Quant au fait de briser l’ordre des deux recueils originaux, il n’est en rien iconoclaste: certaines fugues du premier cahier notamment datent de plusieurs années avant même la conceptualisation du Clavier Bien Tempéré qui n’a jamais été conçu pour être interprêté “dans l’ordre”, (la même attitude s’impose à l’égard des Duos de Bartók, des Préludes de Chopin, des Chants d’Oiseaux de Messiaen, etc.) : par ailleurs, il faut ajouter qu’à l’occasion de leur ré-utilisation, ces fugues firent même l’objet de transpositions, (BWV853 par exemple) - c’est dire si il n’y a aucun lien intrinsèque entre leur écriture fondamentale et la tonalité dans laquelle elles apparaissent. De même, plusieurs préludes apparaissaient déjà dans le Clavierbüchlein de Wilhelm-Friedman (BWV 847, 851, 857, etc), et d’autres furent entièrement modifiés et transposés avant d’être associé à une fugue, (BWV 849, 850, 853, 855, etc). Pas davantage d’”union sacrée”, donc, entre les fugues et les préludes: Mozart l’a parfaitement senti puisqu’il transcrivit certaines fugues du Clavier Bien Tempéré, (K405), pour les associer à des préludes de sa propre composition: un hommage d’une géniale élégance et d’une invention respectueuse que nul ne saurait contester, et dont Bach eut sans doute été très ému.

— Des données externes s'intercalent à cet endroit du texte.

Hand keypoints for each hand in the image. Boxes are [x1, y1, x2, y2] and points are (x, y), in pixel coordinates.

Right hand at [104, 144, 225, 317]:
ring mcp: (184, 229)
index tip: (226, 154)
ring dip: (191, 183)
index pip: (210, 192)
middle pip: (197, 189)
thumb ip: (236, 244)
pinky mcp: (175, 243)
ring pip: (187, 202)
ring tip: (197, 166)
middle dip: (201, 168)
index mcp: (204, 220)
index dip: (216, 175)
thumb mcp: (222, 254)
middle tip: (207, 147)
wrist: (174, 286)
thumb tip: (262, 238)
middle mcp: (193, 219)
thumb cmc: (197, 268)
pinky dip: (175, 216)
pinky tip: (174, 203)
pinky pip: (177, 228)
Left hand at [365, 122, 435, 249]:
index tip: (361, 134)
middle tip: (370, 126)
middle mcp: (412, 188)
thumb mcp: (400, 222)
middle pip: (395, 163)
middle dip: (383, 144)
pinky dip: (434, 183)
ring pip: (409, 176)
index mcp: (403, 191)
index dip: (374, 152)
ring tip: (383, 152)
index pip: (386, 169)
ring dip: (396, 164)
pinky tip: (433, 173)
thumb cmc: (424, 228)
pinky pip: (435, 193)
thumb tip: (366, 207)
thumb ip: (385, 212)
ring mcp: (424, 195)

Tel est en effet le plus beau remerciement que l’on puisse adresser au génie vivant de Jean-Sébastien Bach: une perpétuelle relecture et un appronfondissement systématique de sa pensée, à travers la perception incontournable de notre sensibilité moderne, seule suscéptible de perpétuer de façon créative l’esprit d’un homme qui, loin d’être dogmatique, fut un explorateur dans l’âme, curieux de tout ce qui pouvait enrichir son excéptionnelle inspiration. Nul doute, par conséquent, que nos reconstitutions archéologiques et passéistes lui seraient un objet de totale incompréhension en même temps que d’ennuis, et, qu’a contrario, notre modernité le passionnerait et l’enthousiasmerait en vertu des nouveaux horizons qu’elle lui ferait entrevoir.